Turn the material below into a JSON list of strings, one string per line, skipping blank lines and leaving out the picture placeholders.
-- RECORDS SHOWN follows --
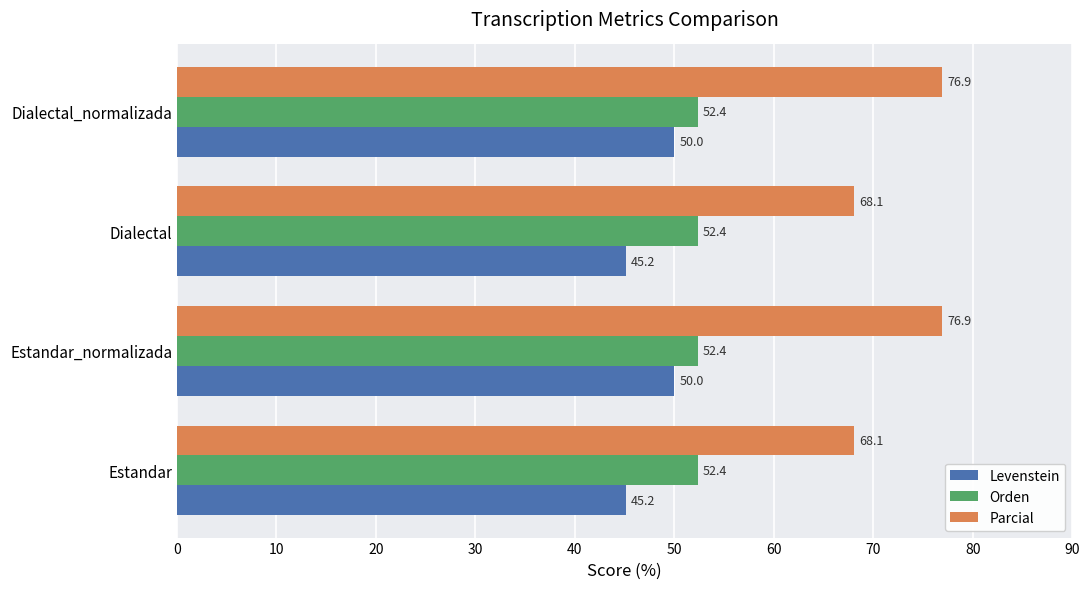

Is the value of Parcial at Dialectal_normalizada greater than the value of Orden at Estandar?

Yes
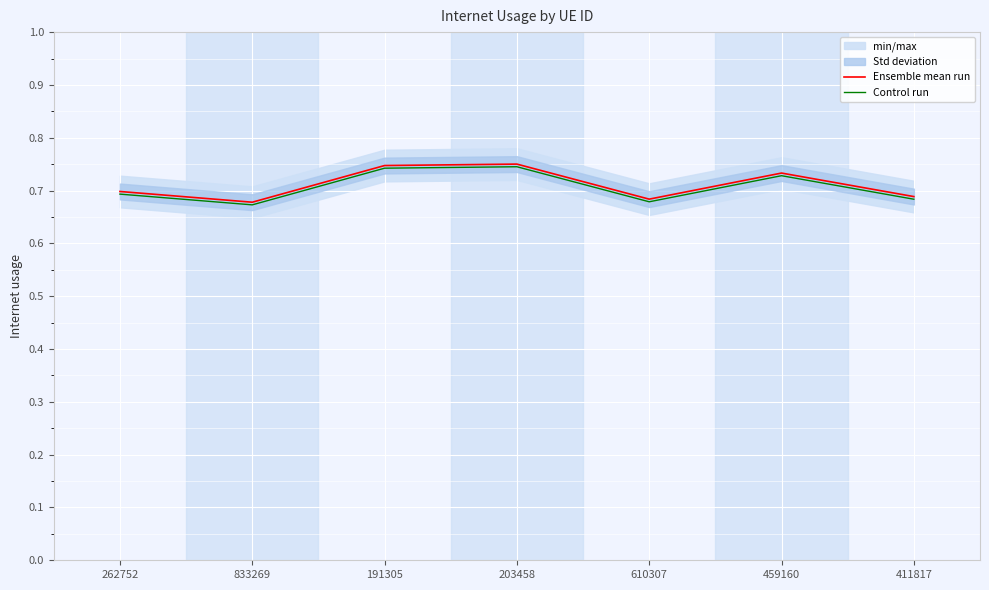

What is the average value of the Ensemble mean run series?

0.7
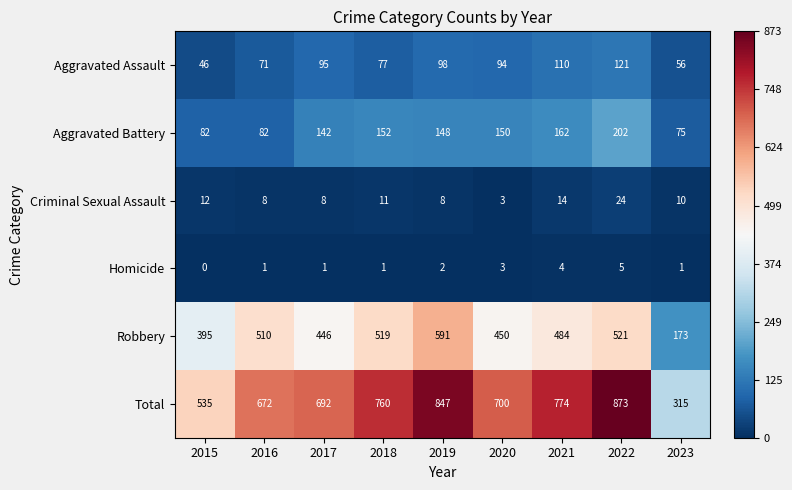

Is it true that Aggravated Assault equals 17 at 2016?

False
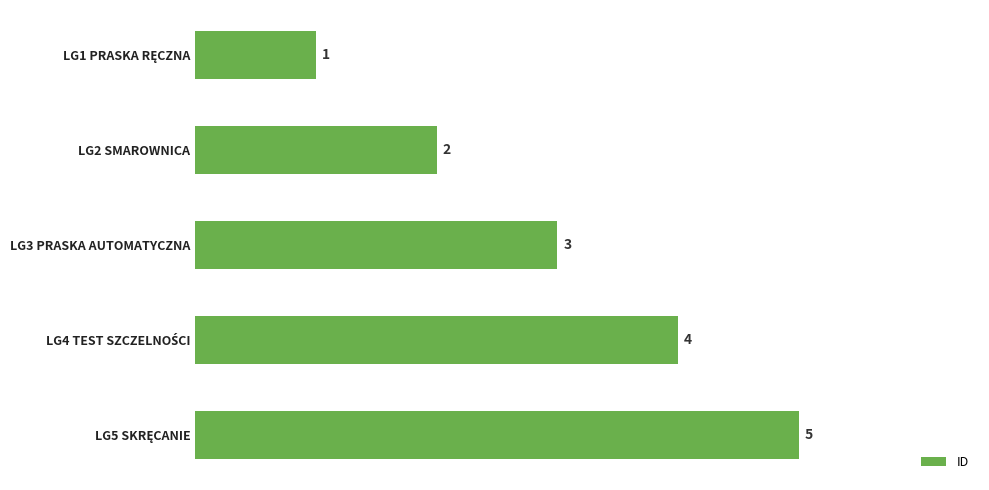

How many data points are less than 3?

2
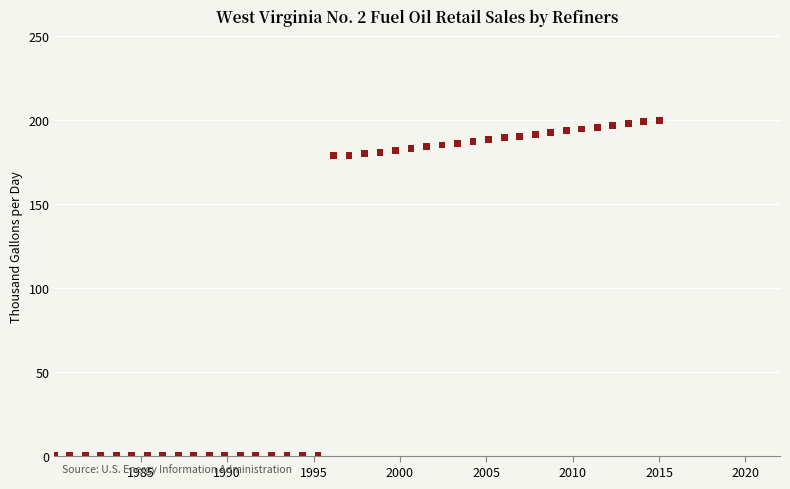

What is the range of Y values (max minus min)?

200.0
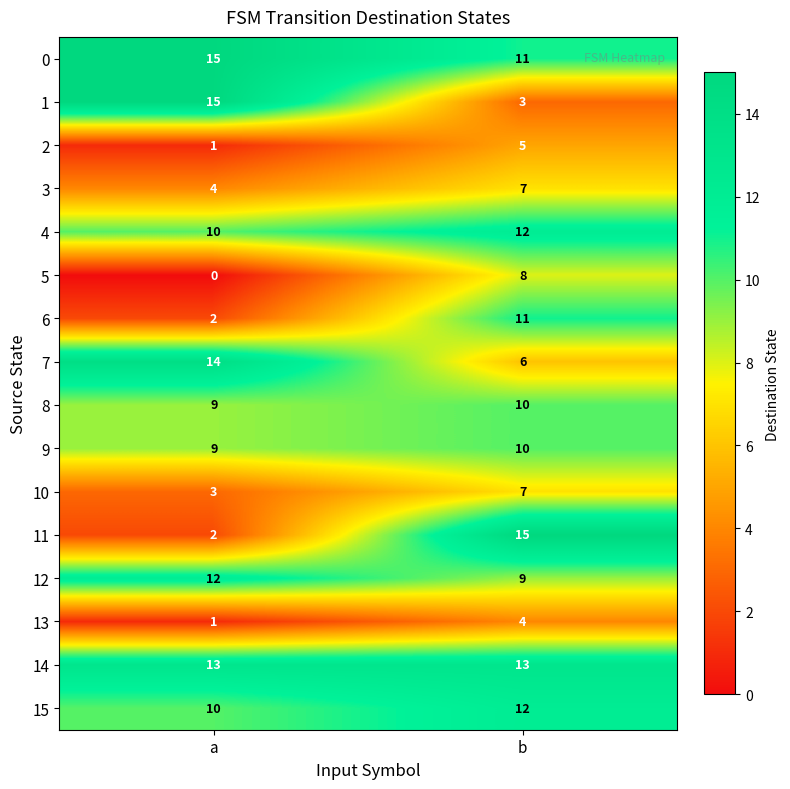

Where is 10 nearest to the value 5?

a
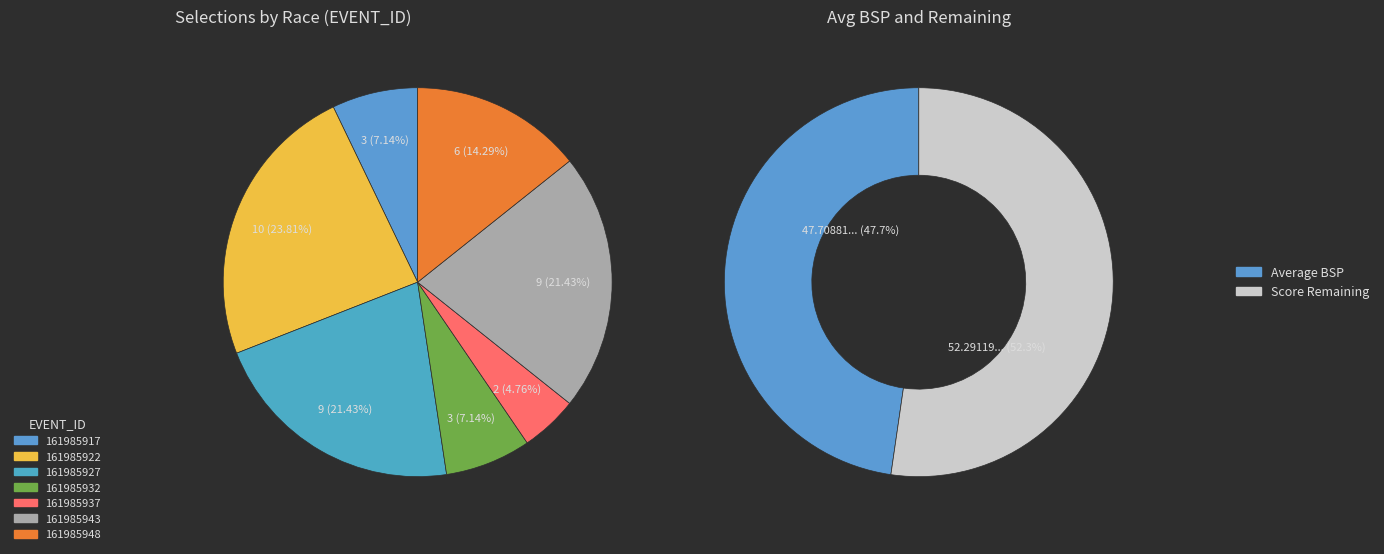

To the nearest percent, what percentage of the pie is 161985937?

5%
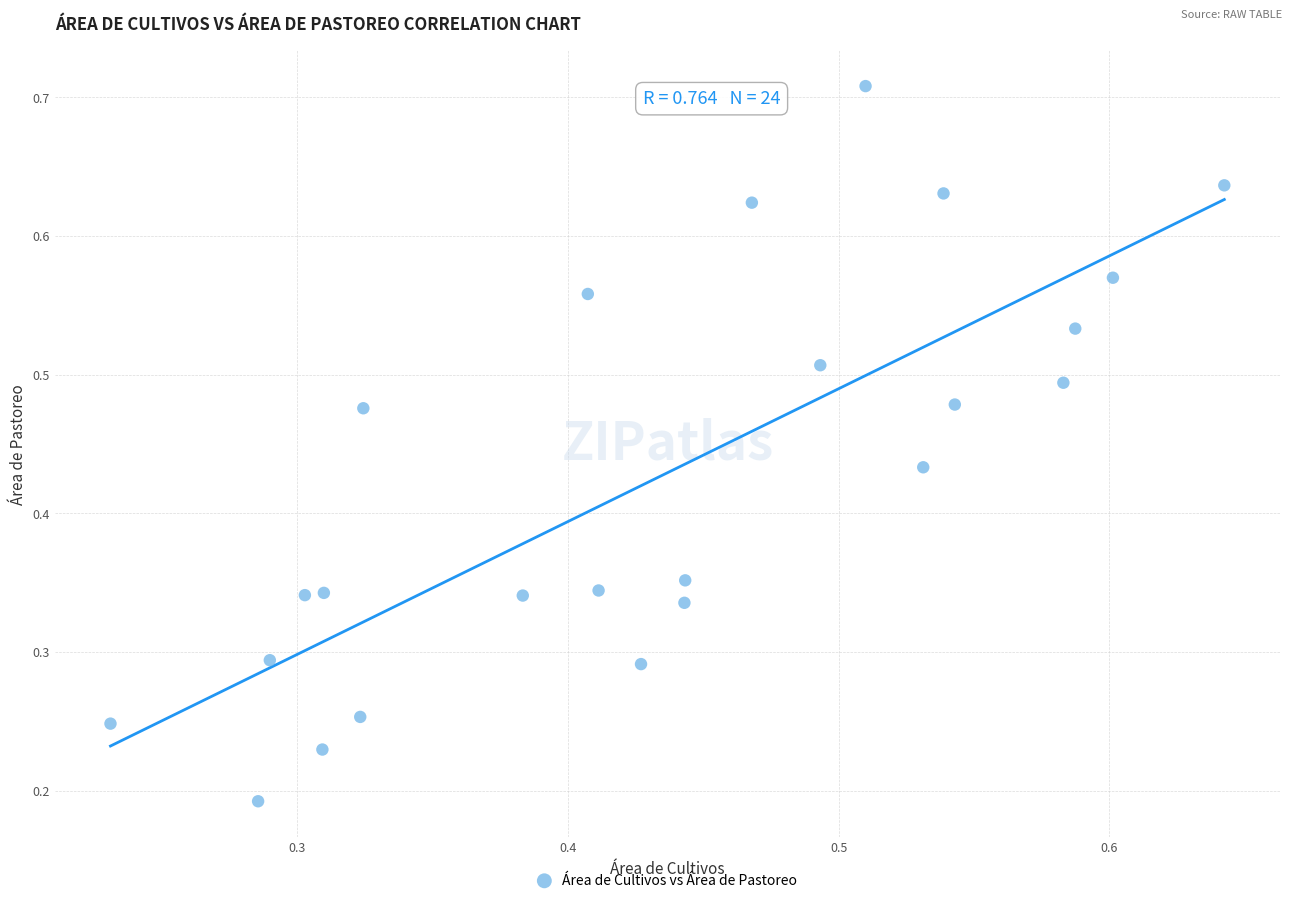

How many points are shown in the scatter plot?

24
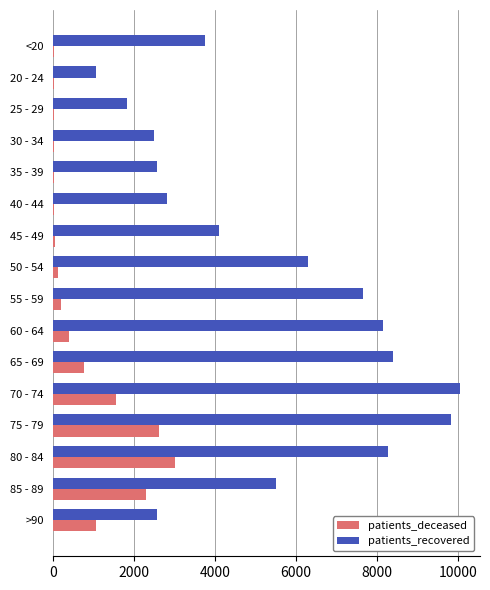

Which label corresponds to the largest value in the chart?

70 - 74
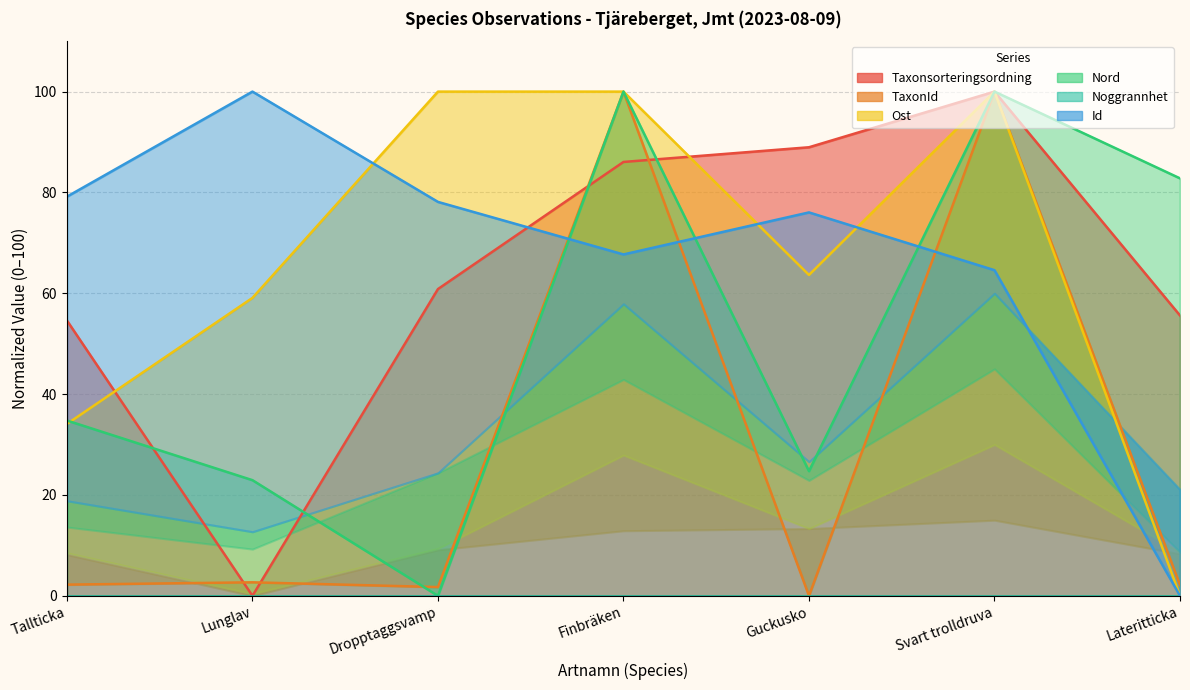

List the labels in order of Taxonsorteringsordning value, smallest first.

Lunglav, Tallticka, Lateritticka, Dropptaggsvamp, Finbräken, Guckusko, Svart trolldruva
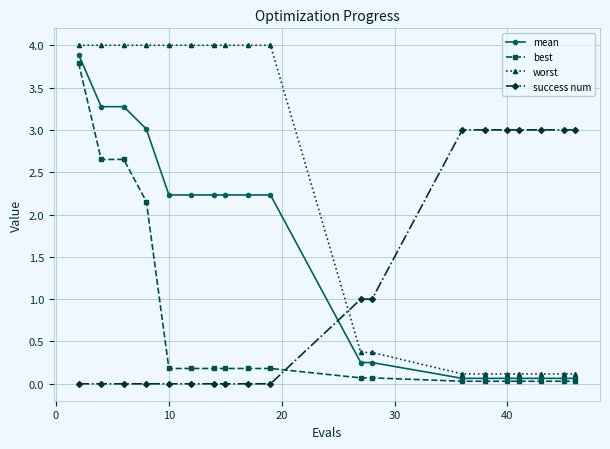

Rank the series by their average value, from highest to lowest.

worst, mean, success num, best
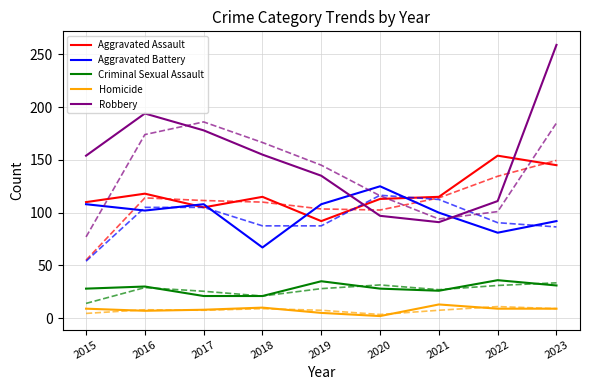

What is the sum of the Homicide values at 2019 and 2017?

13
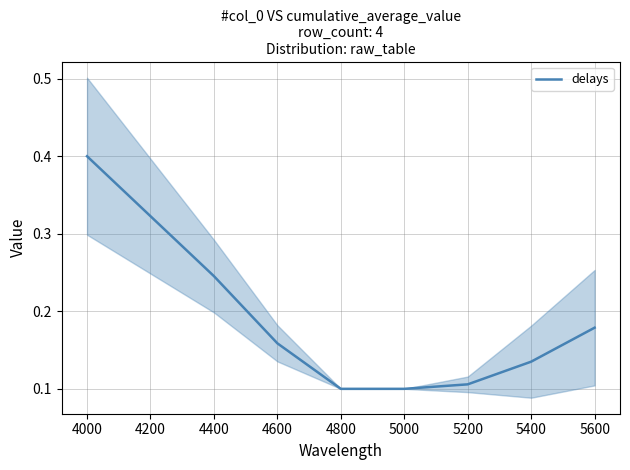

Which category has the highest value in the delays series?

4000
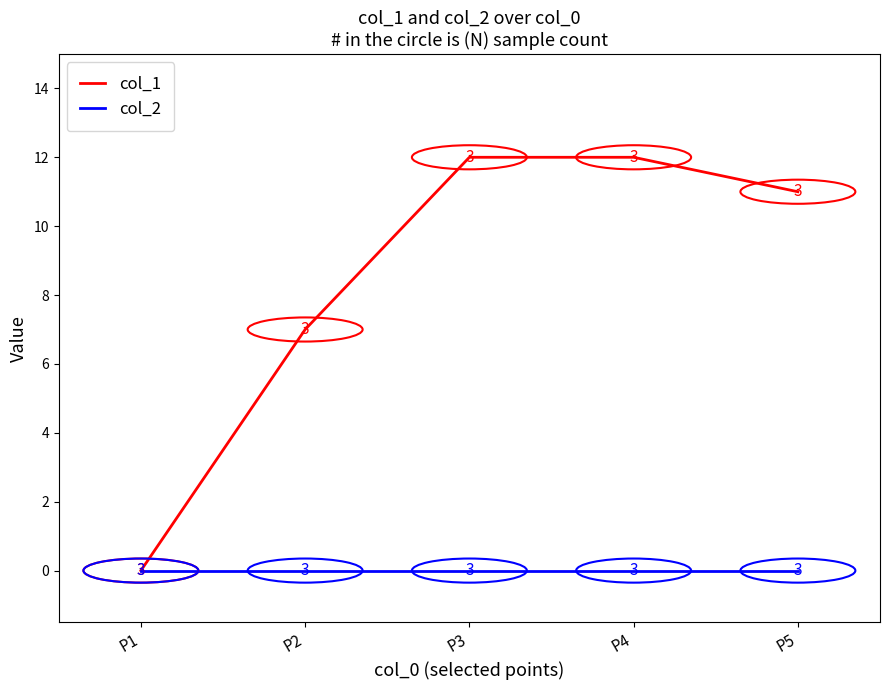

Which series changed the most between P3 and P5?

col_1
-- RECORDS SHOWN concluded --
- **RESPONSE**
[
  "Is the value of Parcial at Dialectal_normalizada greater than the value of Orden at Estandar?",
  "Yes",
  "What is the average value of the Ensemble mean run series?",
  "0.7",
  "Is it true that Aggravated Assault equals 17 at 2016?",
  "False",
  "How many data points are less than 3?",
  "2",
  "What is the range of Y values (max minus min)?",
  "200.0",
  "Where is 10 nearest to the value 5?",
  "a",
  "To the nearest percent, what percentage of the pie is 161985937?",
  "5%",
  "How many points are shown in the scatter plot?",
  "24",
  "Which label corresponds to the largest value in the chart?",
  "70 - 74",
  "List the labels in order of Taxonsorteringsordning value, smallest first.",
  "Lunglav, Tallticka, Lateritticka, Dropptaggsvamp, Finbräken, Guckusko, Svart trolldruva",
  "Rank the series by their average value, from highest to lowest.",
  "worst, mean, success num, best",
  "What is the sum of the Homicide values at 2019 and 2017?",
  "13",
  "Which category has the highest value in the delays series?",
  "4000",
  "Which series changed the most between P3 and P5?",
  "col_1"
]